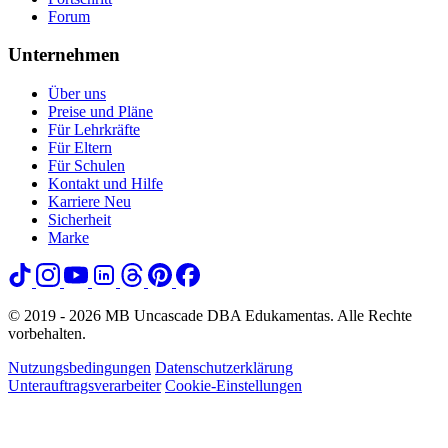
Forum
Unternehmen
Über uns
Preise und Pläne
Für Lehrkräfte
Für Eltern
Für Schulen
Kontakt und Hilfe
Karriere
Neu
Sicherheit
Marke
© 2019 - 2026 MB Uncascade DBA Edukamentas. Alle Rechte
vorbehalten.
Nutzungsbedingungen
Datenschutzerklärung
Unterauftragsverarbeiter
Cookie-Einstellungen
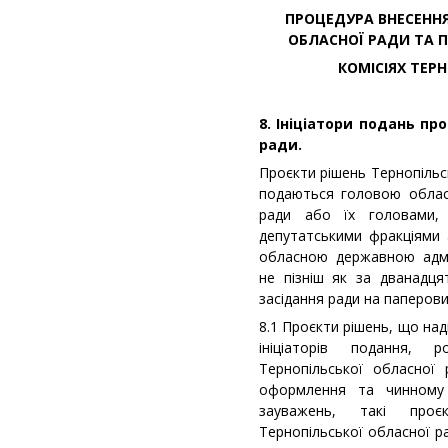
ПРОЦЕДУРА ВНЕСЕННЯ
ОБЛАСНОЇ РАДИ ТА П
КОМІСІЯХ ТЕР
8. Ініціатори подань пр
ради.
Проєкти рішень Тернопільсь
подаються головою обласн
ради або їх головами, 
депутатськими фракціями 
обласною державною адмін
не пізніш як за дванадц
засідання ради на паперови
8.1 Проєкти рішень, що над
ініціаторів подання, 
Тернопільської обласної
оформлення та чинному з
зауважень, такі проє
Тернопільської обласної р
####################
From the first line of the records down through the line containing "Unterauftragsverarbeiter", transcribe exactly those lines and no others, both ends kept, pictures dropped.

Forum
Unternehmen
Über uns
Preise und Pläne
Für Lehrkräfte
Für Eltern
Für Schulen
Kontakt und Hilfe
Karriere
Neu
Sicherheit
Marke
© 2019 - 2026 MB Uncascade DBA Edukamentas. Alle Rechte
vorbehalten.
Nutzungsbedingungen
Datenschutzerklärung
Unterauftragsverarbeiter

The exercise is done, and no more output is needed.